== DATA RECORDS

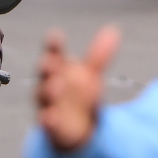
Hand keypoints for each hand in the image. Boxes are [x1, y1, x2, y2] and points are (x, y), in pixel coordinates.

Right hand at [35, 26, 120, 151]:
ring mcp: (48, 104)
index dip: (54, 45)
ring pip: (44, 96)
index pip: (54, 53)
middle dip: (47, 67)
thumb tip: (113, 30)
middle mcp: (48, 84)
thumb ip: (98, 56)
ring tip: (56, 86)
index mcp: (58, 69)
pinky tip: (50, 117)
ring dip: (48, 91)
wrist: (72, 126)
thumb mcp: (89, 74)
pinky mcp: (51, 125)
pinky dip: (48, 120)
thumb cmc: (76, 93)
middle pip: (45, 73)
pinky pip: (47, 122)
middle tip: (50, 61)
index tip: (55, 35)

====

TASK OBJECTIVE => Repeat only the lines starting at the one that contains "middle mcp: (48, 84)" and ending at the last line above, exactly as written.

OUTPUT OF THE TASK =>
middle mcp: (48, 84)
thumb ip: (98, 56)
ring tip: (56, 86)
index mcp: (58, 69)
pinky tip: (50, 117)
ring dip: (48, 91)
wrist: (72, 126)
thumb mcp: (89, 74)
pinky mcp: (51, 125)
pinky dip: (48, 120)
thumb cmc: (76, 93)
middle pip: (45, 73)
pinky pip: (47, 122)
middle tip: (50, 61)
index tip: (55, 35)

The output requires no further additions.